— Start —

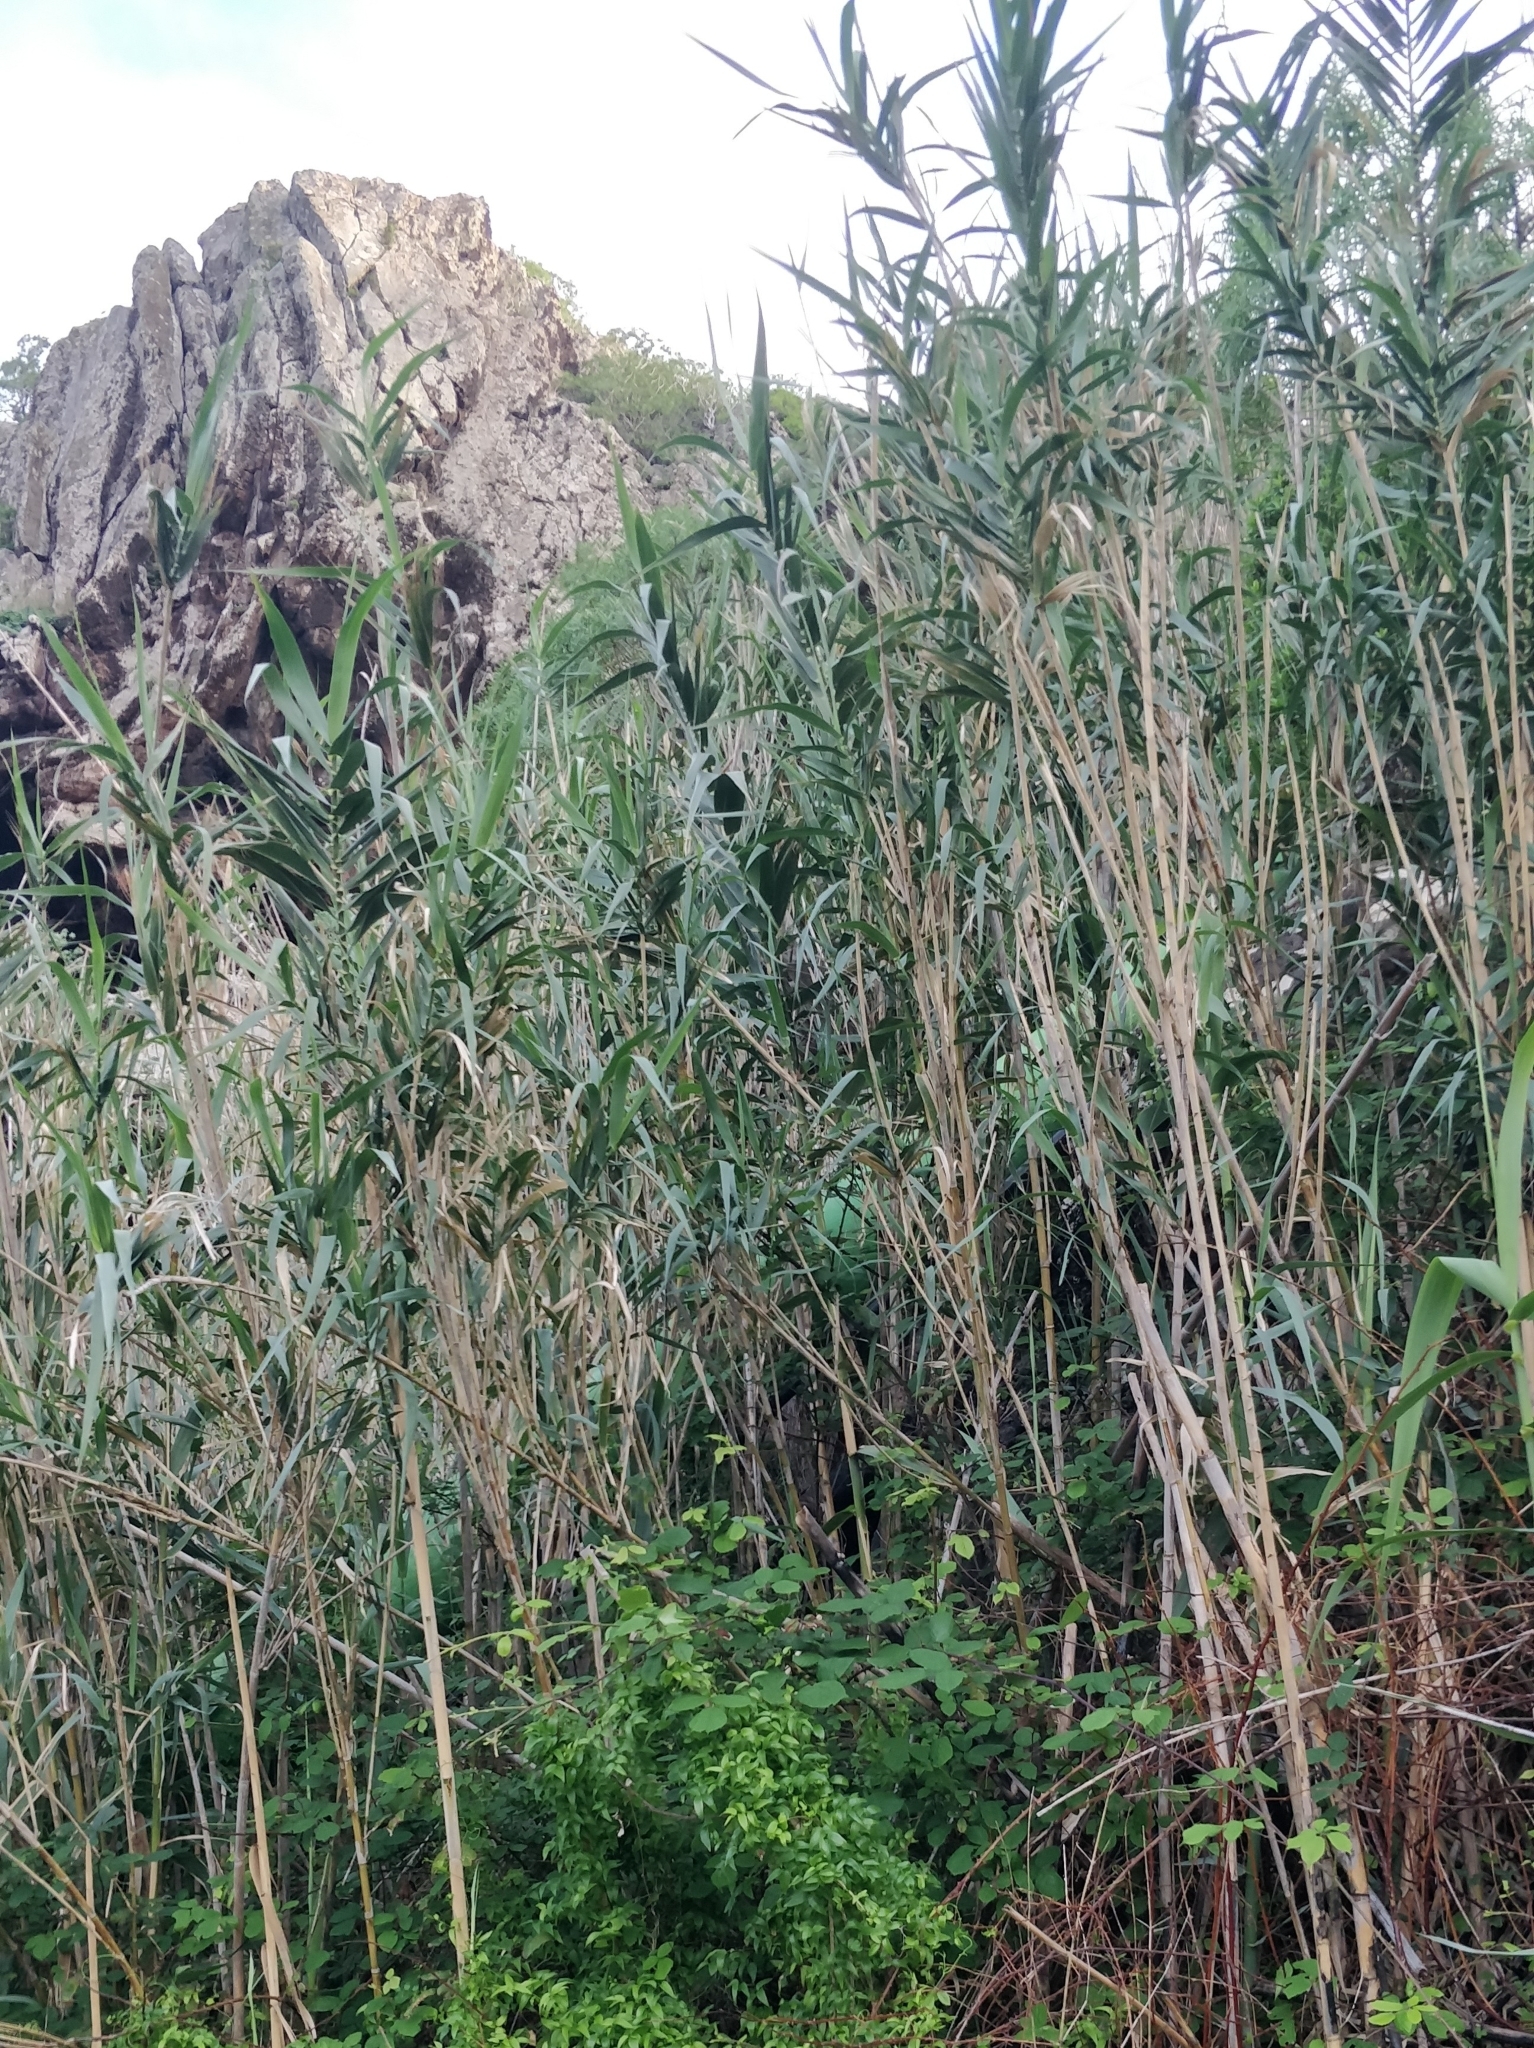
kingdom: Plantae
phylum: Tracheophyta
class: Liliopsida
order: Poales
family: Poaceae
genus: Arundo
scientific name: Arundo donax
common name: Giant reed
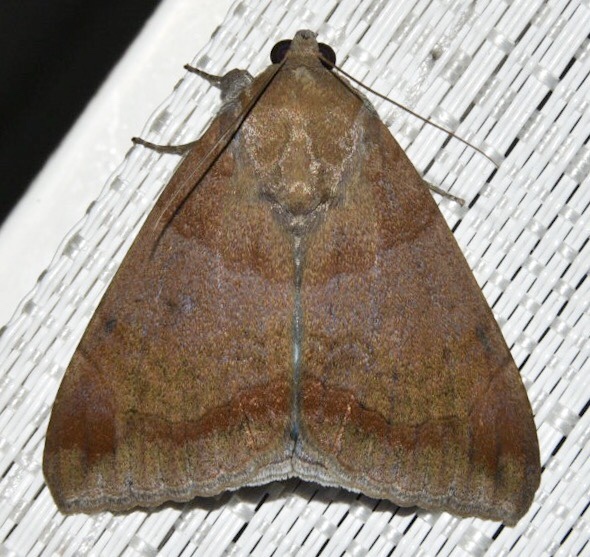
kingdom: Animalia
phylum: Arthropoda
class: Insecta
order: Lepidoptera
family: Erebidae
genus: Achaea
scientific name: Achaea janata
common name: Croton caterpillar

— End —

**Set exercise:**
Copy every line of both rows above word for word, but leave out the pictures.

**Output for this exercise:**
kingdom: Plantae
phylum: Tracheophyta
class: Liliopsida
order: Poales
family: Poaceae
genus: Arundo
scientific name: Arundo donax
common name: Giant reed
kingdom: Animalia
phylum: Arthropoda
class: Insecta
order: Lepidoptera
family: Erebidae
genus: Achaea
scientific name: Achaea janata
common name: Croton caterpillar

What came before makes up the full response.